Waste Sulfur Becomes 4D-Printing Feedstock for Tiny Self-Actuating Soft Robots
A South Korean team built a self-moving soft robot smaller than 1 cm using 4D-printed sulfur waste mixed with 20% iron powder, and the whole thing melts down for 100% reuse.

A joint research team from the Korea Research Institute of Chemical Technology (KRICT), Hanyang University, and Sejong University has turned petroleum refining's most overlooked byproduct into the feedstock for self-actuating soft robots no bigger than a fingernail, with their findings landing as the cover story of the November 2025 issue of Advanced Materials.
Led by Dr. Dong-Gyun Kim of KRICT, alongside Professor Jeong Jae Wie of Hanyang University and Professor Yong Seok Kim of Sejong University, the team developed what they describe as the world's first 4D printing technology based on sulfur-rich polymers. The material responds to three distinct stimuli: heat, light, and magnetic fields, giving printed structures the ability to change shape and move autonomously depending on their environment.
The most immediately striking demonstration involved embedding the sulfur plastic with 20% iron powder to produce a soft robot measuring less than 1 cm across. That robot could follow the movement of an external magnet and execute complex motions without any internal power source. The magnetic particles handled actuation entirely, with no battery, no tether, and no motor required.
Every year, millions of tons of sulfur accumulate as waste from petroleum refining, with fertilizer remaining the dominant destination for the material. This research represents a different path. "This is the first case of upcycling the industrial byproduct sulfur into an advanced robotics material," said Principal Researcher Kim Dong-kyun. "This smart material, which can move on its own and be recycled, will become a key driver for the future soft robotics and automation industries."

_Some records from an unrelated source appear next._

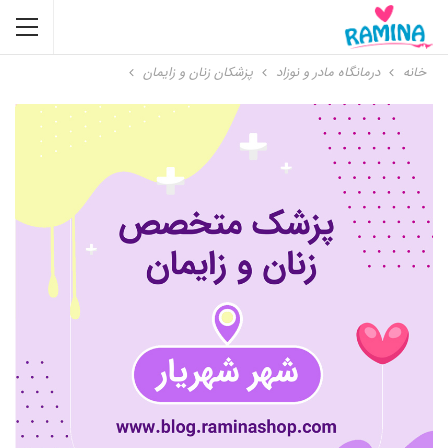
خانه
درمانگاه مادر و نوزاد
پزشکان زنان و زایمان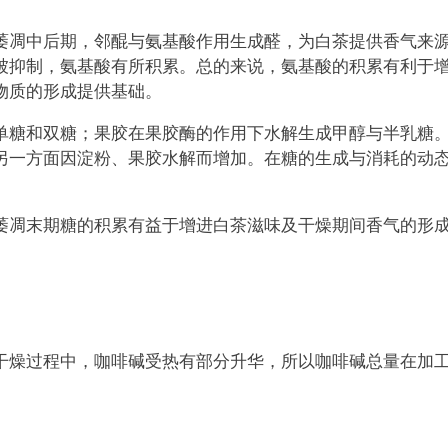
萎凋中后期，邻醌与氨基酸作用生成醛，为白茶提供香气来
被抑制，氨基酸有所积累。总的来说，氨基酸的积累有利于
物质的形成提供基础。
单糖和双糖；果胶在果胶酶的作用下水解生成甲醇与半乳糖
另一方面因淀粉、果胶水解而增加。在糖的生成与消耗的动
萎凋末期糖的积累有益于增进白茶滋味及干燥期间香气的形
干燥过程中，咖啡碱受热有部分升华，所以咖啡碱总量在加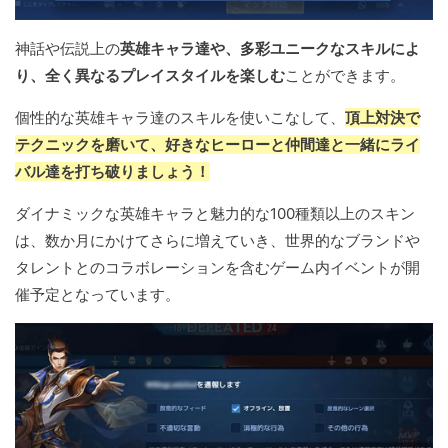
神話や伝説上の
英雄キャラ達や、多彩ユニークなスキルによ
り、全く異なるプレイスタイルを楽しむ
ことができます。
個性的な英雄キャラ達のスキルを使いこなして、
頂上対決で
テクニックを磨いて、好きなヒーローと仲間達と一緒にライ
バル達を打ち破りましょう！
ダイナミックな英雄キャラと魅力的な100種類以上のスキン
は、数か月にかけてさらに増えていき、世界的なブランドや
タレントとのコラボレーションを含むゲーム内イベントが開
催予定となっています。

Recyclability is the other headline claim. After a printed structure has served its purpose, it can be melted down and reused in full as printing feedstock, creating what the team calls a closed-loop 4D printing system. No secondary processing step is required beyond melting, and the researchers report 100% material reuse. The implication for soft robotics manufacturing is significant: the same sulfur that refineries treat as a disposal problem becomes both the build material and the reclaim material in a single cycle.

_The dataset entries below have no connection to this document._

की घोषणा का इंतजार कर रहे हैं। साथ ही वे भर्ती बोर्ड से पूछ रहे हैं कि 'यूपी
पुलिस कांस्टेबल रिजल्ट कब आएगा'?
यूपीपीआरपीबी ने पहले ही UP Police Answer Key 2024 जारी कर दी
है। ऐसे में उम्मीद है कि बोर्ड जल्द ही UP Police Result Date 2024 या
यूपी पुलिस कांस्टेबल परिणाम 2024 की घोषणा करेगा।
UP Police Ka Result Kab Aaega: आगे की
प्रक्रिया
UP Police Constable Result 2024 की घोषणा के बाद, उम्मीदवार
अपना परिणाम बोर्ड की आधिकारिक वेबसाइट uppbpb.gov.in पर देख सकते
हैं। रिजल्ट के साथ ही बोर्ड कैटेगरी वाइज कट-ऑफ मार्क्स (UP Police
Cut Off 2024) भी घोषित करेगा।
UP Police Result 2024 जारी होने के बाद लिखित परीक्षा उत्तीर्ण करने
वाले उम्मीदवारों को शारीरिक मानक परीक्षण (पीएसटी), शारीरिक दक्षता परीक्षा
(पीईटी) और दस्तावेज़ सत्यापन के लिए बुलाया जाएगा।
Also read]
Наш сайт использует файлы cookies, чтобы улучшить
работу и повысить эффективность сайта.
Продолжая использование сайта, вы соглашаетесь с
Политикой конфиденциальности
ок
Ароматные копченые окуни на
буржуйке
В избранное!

The study was published under DOI 10.1002/adma.202507057. Postdoctoral Researcher Jae Hyuk Hwang also contributed to the work alongside the three lead investigators from KRICT, Hanyang, and Sejong. The cover art for the Advanced Materials issue was created by GaHyeon Jo.
For the 3D printing community, the more immediately relevant question is what printing parameters and resolution the process supports at scale, details the research notes leave to the full paper. What the published demonstrations confirm is a sub-centimeter, magnetically actuated structure that costs nothing in raw material and nothing to reclaim.